La mostra è stata divisa in sezioni per meglio comprendere questo lungo e complesso svolgersi della sua attività artistica, cominciando naturalmente con il periodo della sua formazione all’Istituto d’Arte di Porta Romana e alle frequentazioni del gruppo di letterati ed artisti che negli anni Quaranta del Novecento si incontravano al Caffè Giubbe Rosse o al bar di Via della Vigna, fra i quali Ottone Rosai, conosciuto nel 1938 e del quale diventa assistente proprio nell’anno accademico 1942-’43 all’Istituto d’Arte di Porta Romana.
I dipinti degli anni Cinquanta sono quelli del periodo in cui Faraoni ha partecipato alla Biennale di Venezia e alla Mostra Nazionale Premio del Fiorino, oltre all’incontro con Dianora Marandino, artista del campo tessile e della moda, presentatagli da Parronchi, e che sposerà nel 1953. La maturazione della sua arte si esprime con una ricerca drammatica, che lo conduce ad una tavolozza schiarita con forti memorie della pittura di Cèzanne, ma anche di Bonnard. Una strada che culmina con il primo premio per il dipinto Ragazza addormentata, vinto nel 1961, ed esposto in questa mostra per la prima volta, dalle collezioni della Galleria d’Arte Moderna di Palazzo Pitti.
Non potevano mancare poi i temi più amati, fra i quali le nature morte, con insistite indagini sulla pianta di sassifraga, dalle larghe foglie verde intenso, o sulle orizzontali distese di oggetti casualmente lasciati su di un tavolo dello studio, con la forma che si frastaglia e ogni tanto si accende di guizzi cromatici che si staccano da una tavolozza quasi uniforme; e poi le figure di donne, raccontate attraverso ritratti che sembrano ricondurci alla Firenze di Vasco Pratolini.
Anche l’autoritratto ha una sezione particolare, nel quale questo tema, centrale sin dagli anni di Porta Romana, lo ha portato ad indagarsi a fondo, denotando una piena percezione di sé non solo per il volto ma anche per il suo corpo, che più volte torna a ripresentare.
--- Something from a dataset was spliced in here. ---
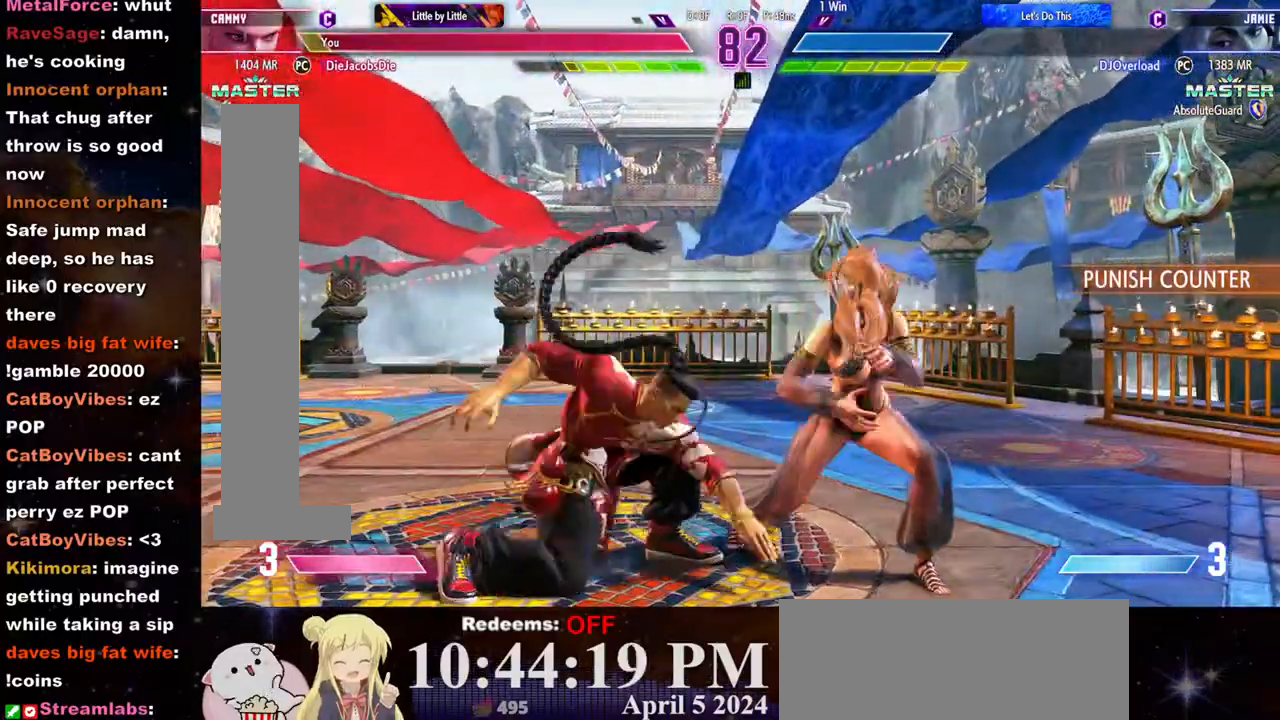
{"buttons": ["CROSS", "SQUARE"], "left_stick": "center", "events": [[17, "CROSS", "down"], [17, "SQUARE", "down"], [83, "CROSS", "up"], [83, "SQUARE", "up"], [167, "CROSS", "down"], [167, "SQUARE", "down"], [233, "SQUARE", "up"], [250, "CROSS", "up"], [317, "CROSS", "down"], [317, "SQUARE", "down"], [383, "CROSS", "up"], [383, "SQUARE", "up"], [450, "CROSS", "down"], [450, "SQUARE", "down"]]}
Una “confessione al cavalletto” come è stato scritto, che dagli anni Ottanta diventa sempre più forte e sincera.
La parte dedicata alla grafica è composta da dodici disegni che fanno parte di un nucleo di 73, donato dall’artista al gabinetto Disegni e Stampe degli Uffizi. Proprio l’arte grafica di Faraoni sarà protagonista di una mostra nelle sale dell’Accademia delle Arti del Disegno in piazza San Marco, prevista per il prossimo mese di Marzo. Il pittore ha poi anche generosamente donato bozzetti e abiti di Dianora Marandino, sua consorte, scomparsa nel 2003, alla Galleria del Costume di Palazzo Pitti, dove, in parallelo con queste esposizioni, sarà allestita una mostra dedicata alla artista. La mostra è corredata da un video con intervista al pittore e di un agile catalogo, dove il direttore della Galleria degli Uffizi Antonio Natali ci regala alcune pagine sugli autoritratti del pittore, e che accompagna l’esauriente saggio della curatrice Mirella Branca, la quale ha scelto di affiancare ad alcuni dipinti in mostra delle citazioni di critici che hanno espresso il loro amore per l’arte di Enzo Faraoni; come questa, scritta nel 1971 da Romano Bilenchi e che riassume la poetica artistica del pittore: “Egli vive in un sogno malinconico, con gli oggetti, e le persone che dipinge: ragazze, giaggioli, ciclamini, sassifere, agli, zucche. Di volta in volta la scelta avviene per un filone di simpatia, le sassifere, che hanno in sé una forza che supera le stagioni, ora verso gli agli per cogliere il senso della fragilità della bellezza fugace che tra breve non ci sarà più”.